*Extracted text*.
Manuchehr Shaybani’s article, titled “Critique of Ziapour’s Lecture,” published in the newspaper Iran, issue 8783, 30 April 1949

Manuchehr Shaybani, poet, painter, and filmmaker
Observers and those with traditional and partisan tastes had wanted to dismantle the Association of Radical Roosters from within, and for this purpose, they selected a vulnerable individual from within the association. The association, too, operated on this weak point like an appendix. For it had caused trouble several times, and no confidence in recovery could find its way into the mind. However, in any case, we later sincerely accepted his collaboration alongside the association with caution—especially I myself—because an artist is, after all, an artist and can also have a weak point.
In the opinions of our vulnerable colleague and friend, there were inaccuracies that we did not even deem worthy of a response. For the matters he objected to had been discussed in the association many times, since freedom of speech and expression of opinion is a necessary and unquestionable matter for everyone. He himself, who had pursued several artistic fields and entered their domains, held interesting critical and constructive views. Now, how has he considered what he did himself as right for himself, yet wrong for the other members of the association! It is a matter worthy of reflection.
The association did not take his criticism seriously, and his socializing with partisan figures and café companions convinced the association that they had misled him and that his opinions and criticisms had been dictated to him.
In any case, the newspaper Iran wrote: An interesting discussion and critique, by Manuchehr Shaybani (member of the Fighting Cock (Khorus Jangi) Art Association), Critique of Ziapour’s Lecture.
Respected Editor of the newspaper Iran, in publishing the text of Mr. Ziapour’s lecture, you had written that you have initiated a discussion about writing in Iran. Therefore, I (who am myself a member of the Fighting Cock Art Association) have a critique regarding Mr. Ziapour’s lecture, as well as Gharib’s writing style, and I write it (briefly, of course, to clarify matters for my dear friends and colleagues, and also for those young people and artists who have thus far had a favorable opinion of our association, have spared no effort, and are supporters of progressive art):
“The Fighting Cock Art Association, as Mr. Shirvani expressed in its one-year report, was created to bring about a movement in the artistic field that is in agreement with the times and the spirit of today’s Iran and the world.”
During his lecture, Mr. Ziapour pointed out that he is a painter and can only express an explicit opinion in the field of the art of painting, and that if he is now speaking about writing, it is because every artist must have general knowledge of the other arts. In this case, of course, he himself will admit that even if he does have some knowledge of the art of writing, since it is not his specialized field, his expression of opinion is not sufficient.

*Data lines*.
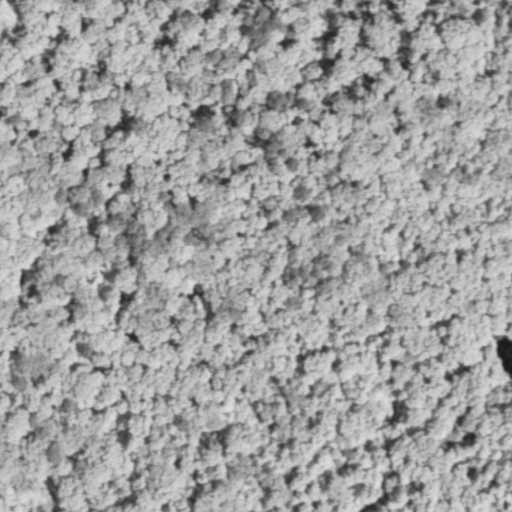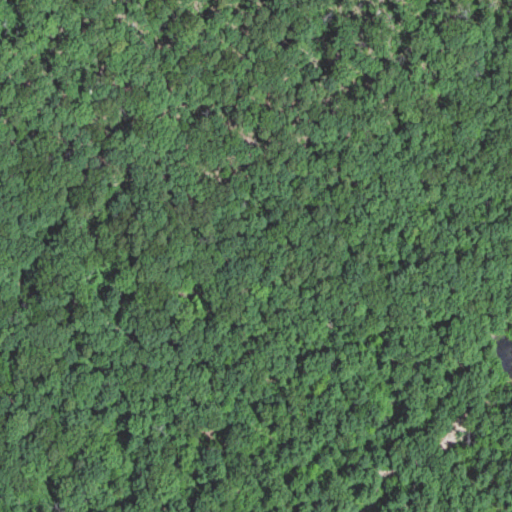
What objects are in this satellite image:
...
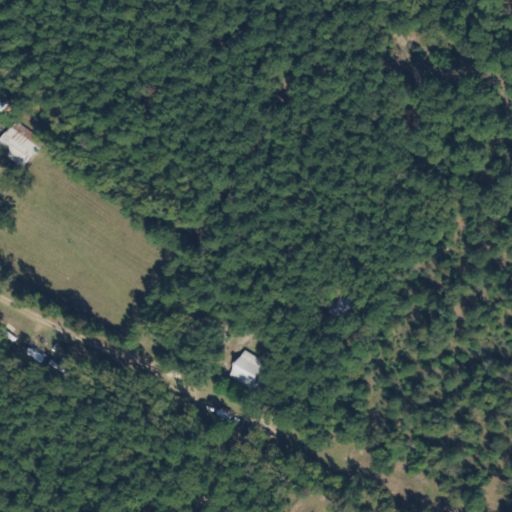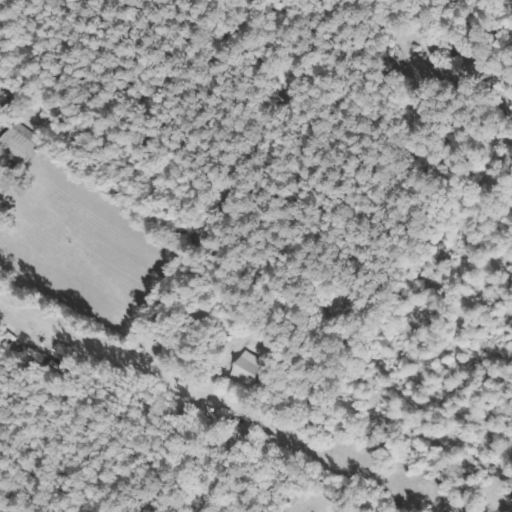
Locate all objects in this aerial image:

*What you need to do*.
[1] In the critique of Ziapour's lecture, what did Mr. Shirvani say the Fighting Cock Art Association was created to do?
[2] Resume the critique of Ziapour's lecture after its last sentence.
The records are unrelated to the critique of Ziapour's lecture and stand as separate material.

*Answers given*.
[1] To bring about a movement in the artistic field in agreement with the times and the spirit of today's Iran and the world.

[2]
In the articles he has written about the art of painting, Mr. Ziapour has repeatedly pointed out that unless one is aware of all matters concerning the art of painting, one cannot express an explicit technical opinion; and he has even dismissed as worthless the opinions of painters working in schools from Classicism to Impressionism regarding Cubism and Surrealism. In that case, how has he judged the art of writing so recklessly (and that, too, in Iran, whose literature has a global reputation)? (1) He, being a painter, has absolutely no right to criticize the style of writing.
The literary environment of Iran does not allow Mr. Gharib either, who has begun writing, to criticize others’ style of writing. In Mr. Ziapour’s speech, as far as he has introduced Gharib and his writing style, I have no criticism of him, and my criticism begins from the point where he has cast a glance at the writing of today’s world and contemporary Iranian writing.
One must see whether the work Mr. Gharib has begun is related to the craft of “novella-writing” or if it is something else. He says the subject matter is not important. What matters is technique and technique alone. By placing beautiful words next to each other (without considering their meanings), a piece is created.
This way of thinking began in an era when people became indifferent to the realities of life and turned their attention to outward adornment.
The dizzying decorations of seventeenth-century European salons also required an intense verbosity in literature, where commonplace subjects were expressed with beguiling words.
If anyone dissected them, he would find nothing within them that could keep him satisfied. This type of bombastic literature has numerous examples in Qajar-era Iran; even at the very time when it was fully in vogue, it still had no value in the eyes of real artists and those who wanted to propel society forward through literature.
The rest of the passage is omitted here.